The Man in the High Castle is a weird show. It's a series with a schlocky, B-movie premise that it takes deadly seriously - so much so that the first season was perhaps particularly slow and unpleasant specifically to avoid charges of exploitation, though that's just a guess on my part. It's a series that is inherently, fundamentally political, but never quite pulls back and gives us the big picture of what's going on outside the US and Berlin; even when a main character becomes the leader of a territory, we don't get much sense of their day-to-day job. Finally, it's a show that ditches several main characters and plot threads in its fourth and final season, which is likely due in part to onboarding its third showrunner.

But while plot points came and went, the consistent thread throughout the series is a rumination on the daily miseries of life under totalitarianism, where the elites and common people alike are forced to betray their humanity again and again merely to survive. The show premiered in early 2015, months before the current president announced his campaign, and the country has arguably changed since then. What was once a grim but outlandish counterfactual is still that, but its somber tone and dearth of cheap thrills now feels dignified and appropriate. As the show reminds us, there are no unvarnished "good guys": when we get a glimpse of our Nazi-free 1960s America, while the Nuremberg Trials are justly celebrated, we also see segregation and the start of the Vietnam War. There are no easy answers or morally pure Captain Americas to unleash the grapes of wrath and wipe the evil in the hearts of men away. (Though former SHIELD Director Jason O'Mara does provide a reasonable substitute!)

The show pulls a nifty fake-out in its penultimate episode: could the creepy-ass young Führer Wilhelm Goertzmann be less psychotic than he appears? Of course not: his promise of autonomy to Smith and the American Reich is a blatant lie. Smith has no desire to perpetrate another holocaust on the West Coast, but, presented with long-prepared plans for the same, doesn't dare change course, lest he be replaced as swiftly and mercilessly as Hitler, Heusmann, Rockwell, Himmler, Hoover, and who knows how many others. He knows what he should do, but he's just too far gone. Instead of an operatic political climax, then, there are two emotional, family political climaxes, both featuring first-rate performances by Chelah Horsdal as Helen Smith. I dig it.

As for that ending: I actually really liked it. It's random and weird enough to operate on dream logic, and heartening enough to end on a note of hope. Unless the Reich is on the brink of collapse at home in Berlin, which for all we know could be the case, the easy, obvious answer is that even if Whitcroft (who in the 1946 flashback told John Smith they'll join the occupiers for now, but bide their time for rebellion) has secretly remained a halfway-decent American, Goertzmann and the Reich will soon enough give them all fresh hell. So, if that's the alternative, yeah, I'm okay with the conclusion. As I've said before, this series has always felt like a spiritual successor to HBO's Great Depression fantasy drama Carnivàle, exploring what might have happened in a world where Brother Justin triumphed, and this ending felt very much in that vein.

### Provided material
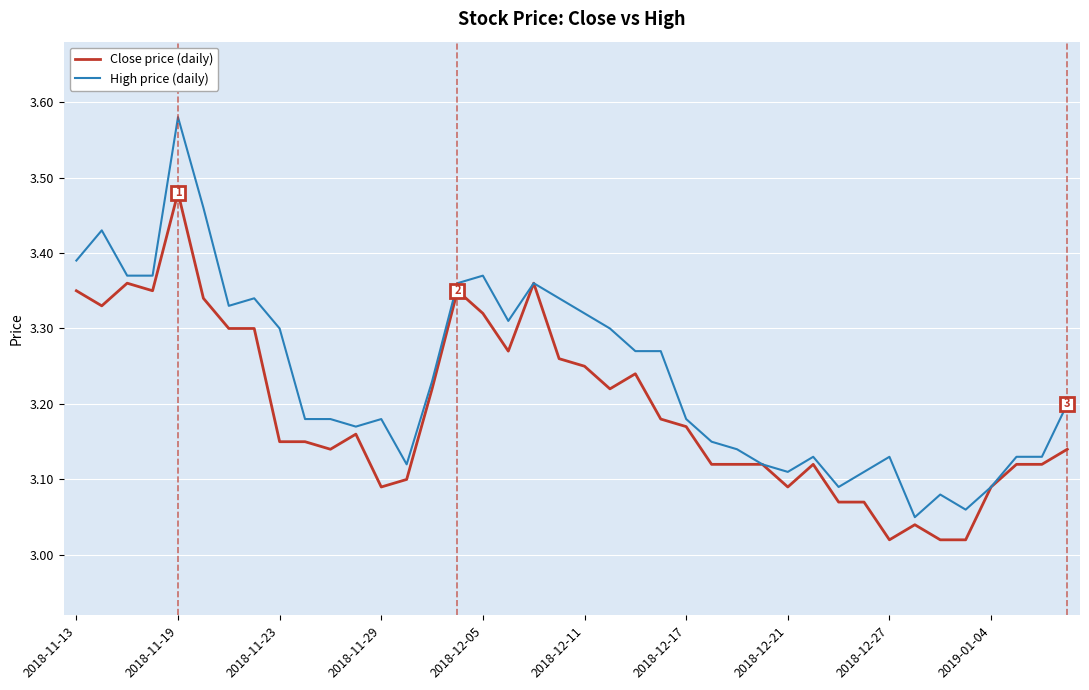

Rank the series by their average value, from lowest to highest.

Close price (daily), High price (daily)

### Problem requirements
Answer these questions using the review of The Man in the High Castle:
(a) When did the show premiere?
(b) Which actor plays Helen Smith?
(c) Which HBO drama does the reviewer see the series as a spiritual successor to?
The material has no connection to the review of The Man in the High Castle.

### Task solution
(a) Early 2015
(b) Chelah Horsdal
(c) Carnivàle